Known for her honesty, integrity and profound belief in people, Dudu Hlatshwayo is an all-round professional and business leader who has not only sat on the boards of a number of powerful companies and state-owned enterprises but also founded her own company, Change EQ, in 2006. As specialists in work-out and turnaround, strategy, business process-re-engineering, organisational design and change management, Change EQ has assisted a number of companies both private and public.

Ms Hlatshwayo was born in Kwa-Zulu Natal and completed her schooling in Mariannhill College in Durban. She completed her Bachelor Degree with Honours in Social Science in 1986 at the University of Cape Town. In 2000, Ms Hlatshwayo completed her Masters in Business Leadership at Unisa where she majored in Advanced Corporate Finance. Since then she has attended courses in Project Finance, Private Equity, Investment Management, Mergers and Acquisitions. Valuations and structuring of companies, debt restructuring, capital raising and human capital management.
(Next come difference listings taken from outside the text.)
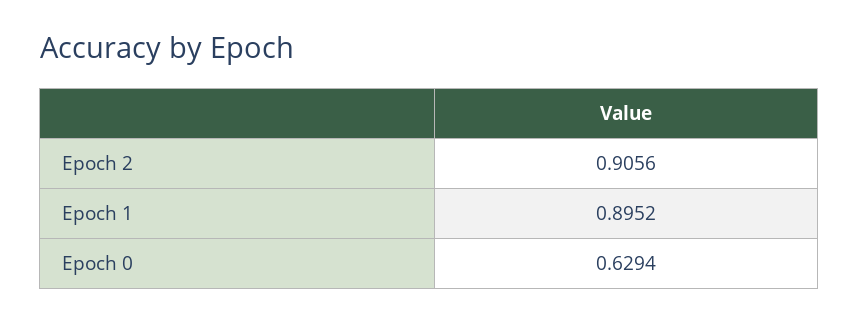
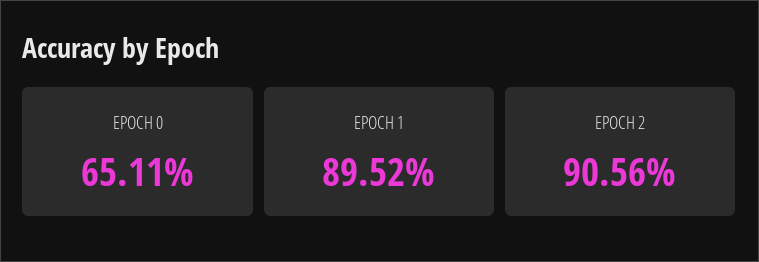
Epoch 0: 0.6294 -> 0.6511

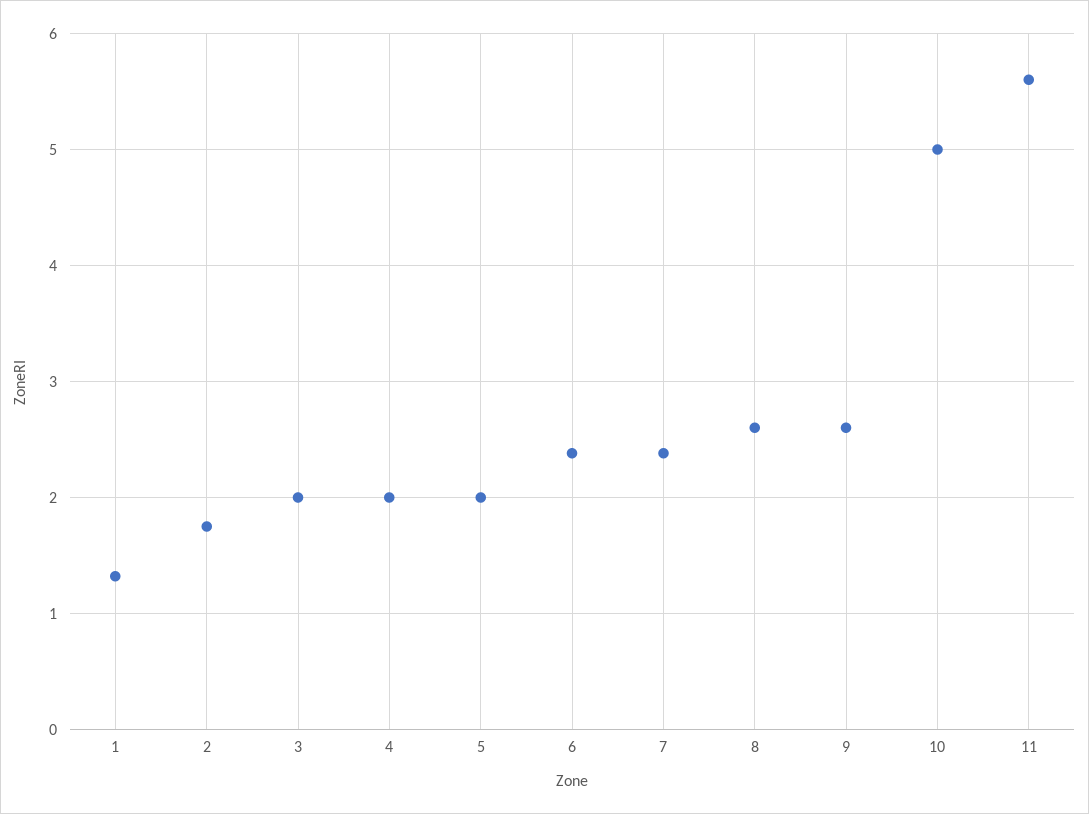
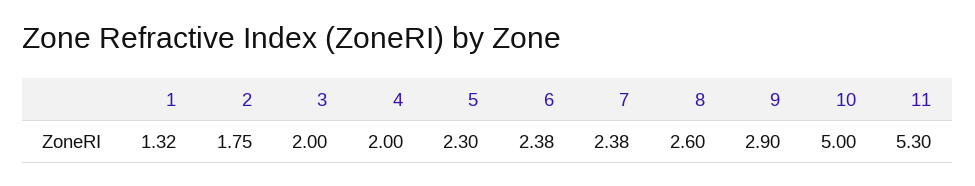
5: 2 -> 2.3
9: 2.6 -> 2.9
11: 5.6 -> 5.3

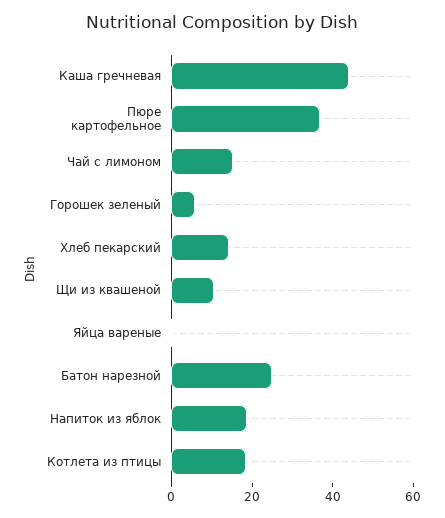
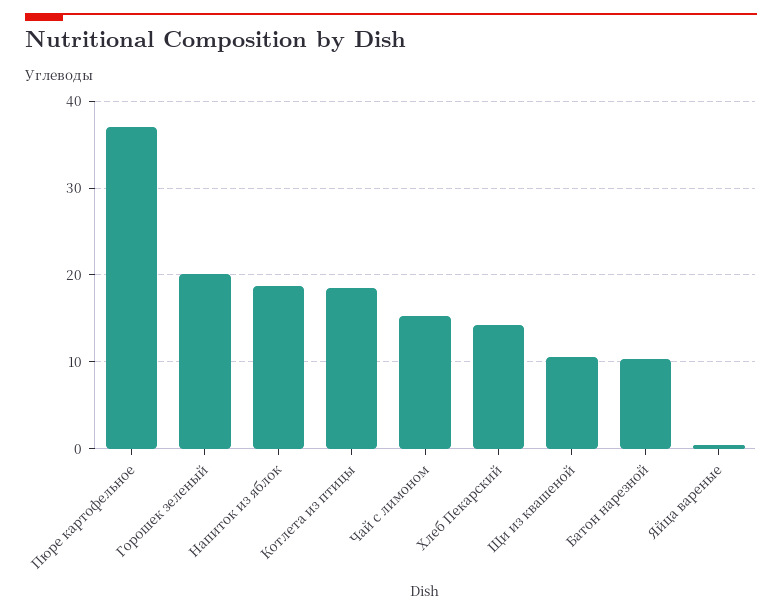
Каша гречневая: 45 -> none
Горошек зеленый: 5 -> 20
Батон нарезной: 25 -> 10

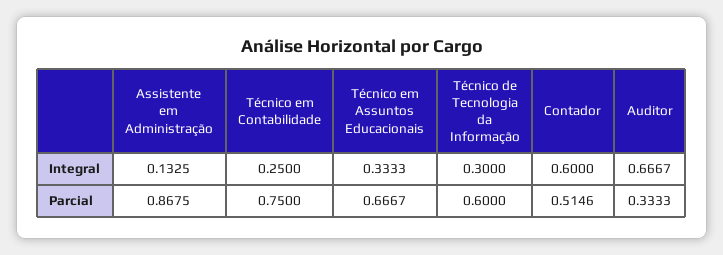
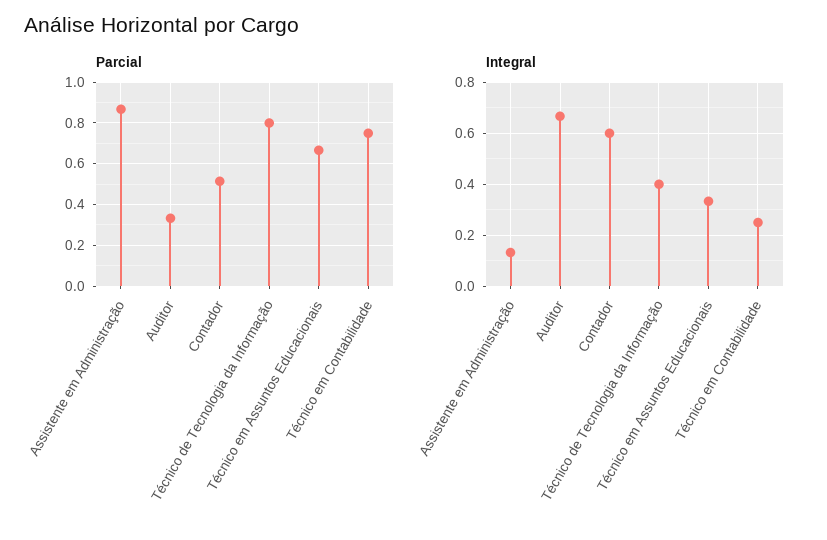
Integral, Técnico de Tecnologia da Informação: 0.3 -> 0.4
Parcial, Técnico de Tecnologia da Informação: 0.6 -> 0.8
Her professional career includes having been a Partner at Ernst & Young, a director in the Corporate Finance Division of Andisa Capital, a subsidiary of Standard Bank, and a General Manager at ABSA Bank, and others.

From a very young age, she has always believed that success, happiness and the ability to drive yourself to your full potential lies within as a function of personal mastery.  She encourages and teaches self-mastery and self-belief to a group of under 12 children in KZN where she was born.